## Dataset entries:
=====

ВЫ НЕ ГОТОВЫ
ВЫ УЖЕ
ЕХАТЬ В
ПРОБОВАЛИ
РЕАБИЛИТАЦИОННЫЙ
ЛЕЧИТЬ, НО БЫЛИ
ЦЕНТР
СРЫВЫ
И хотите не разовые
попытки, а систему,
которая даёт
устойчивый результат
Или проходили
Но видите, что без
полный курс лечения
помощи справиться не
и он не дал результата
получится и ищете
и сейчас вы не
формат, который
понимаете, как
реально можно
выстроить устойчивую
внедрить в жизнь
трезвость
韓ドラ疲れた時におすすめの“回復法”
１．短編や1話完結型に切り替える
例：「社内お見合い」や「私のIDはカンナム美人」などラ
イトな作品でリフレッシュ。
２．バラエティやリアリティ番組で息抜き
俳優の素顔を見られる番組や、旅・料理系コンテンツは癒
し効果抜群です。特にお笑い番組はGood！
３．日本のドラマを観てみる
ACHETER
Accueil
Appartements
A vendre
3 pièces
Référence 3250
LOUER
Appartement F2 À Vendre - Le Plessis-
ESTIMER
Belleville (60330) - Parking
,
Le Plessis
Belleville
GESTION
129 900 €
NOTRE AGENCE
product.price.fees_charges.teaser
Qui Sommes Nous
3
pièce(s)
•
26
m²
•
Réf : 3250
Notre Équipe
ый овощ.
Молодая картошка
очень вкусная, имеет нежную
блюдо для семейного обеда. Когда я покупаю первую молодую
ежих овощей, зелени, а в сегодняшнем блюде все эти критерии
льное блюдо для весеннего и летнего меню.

=====

Extract every line of text in the data above and reproduce each one word for word, in its original order and line breaks.

ВЫ НЕ ГОТОВЫ
ВЫ УЖЕ
ЕХАТЬ В
ПРОБОВАЛИ
РЕАБИЛИТАЦИОННЫЙ
ЛЕЧИТЬ, НО БЫЛИ
ЦЕНТР
СРЫВЫ
И хотите не разовые
попытки, а систему,
которая даёт
устойчивый результат
Или проходили
Но видите, что без
полный курс лечения
помощи справиться не
и он не дал результата
получится и ищете
и сейчас вы не
формат, который
понимаете, как
реально можно
выстроить устойчивую
внедрить в жизнь
трезвость
韓ドラ疲れた時におすすめの“回復法”
１．短編や1話完結型に切り替える
例：「社内お見合い」や「私のIDはカンナム美人」などラ
イトな作品でリフレッシュ。
２．バラエティやリアリティ番組で息抜き
俳優の素顔を見られる番組や、旅・料理系コンテンツは癒
し効果抜群です。特にお笑い番組はGood！
３．日本のドラマを観てみる
ACHETER
Accueil
Appartements
A vendre
3 pièces
Référence 3250
LOUER
Appartement F2 À Vendre - Le Plessis-
ESTIMER
Belleville (60330) - Parking
,
Le Plessis
Belleville
GESTION
129 900 €
NOTRE AGENCE
product.price.fees_charges.teaser
Qui Sommes Nous
3
pièce(s)
•
26
m²
•
Réf : 3250
Notre Équipe
ый овощ.
Молодая картошка
очень вкусная, имеет нежную
блюдо для семейного обеда. Когда я покупаю первую молодую
ежих овощей, зелени, а в сегодняшнем блюде все эти критерии
льное блюдо для весеннего и летнего меню.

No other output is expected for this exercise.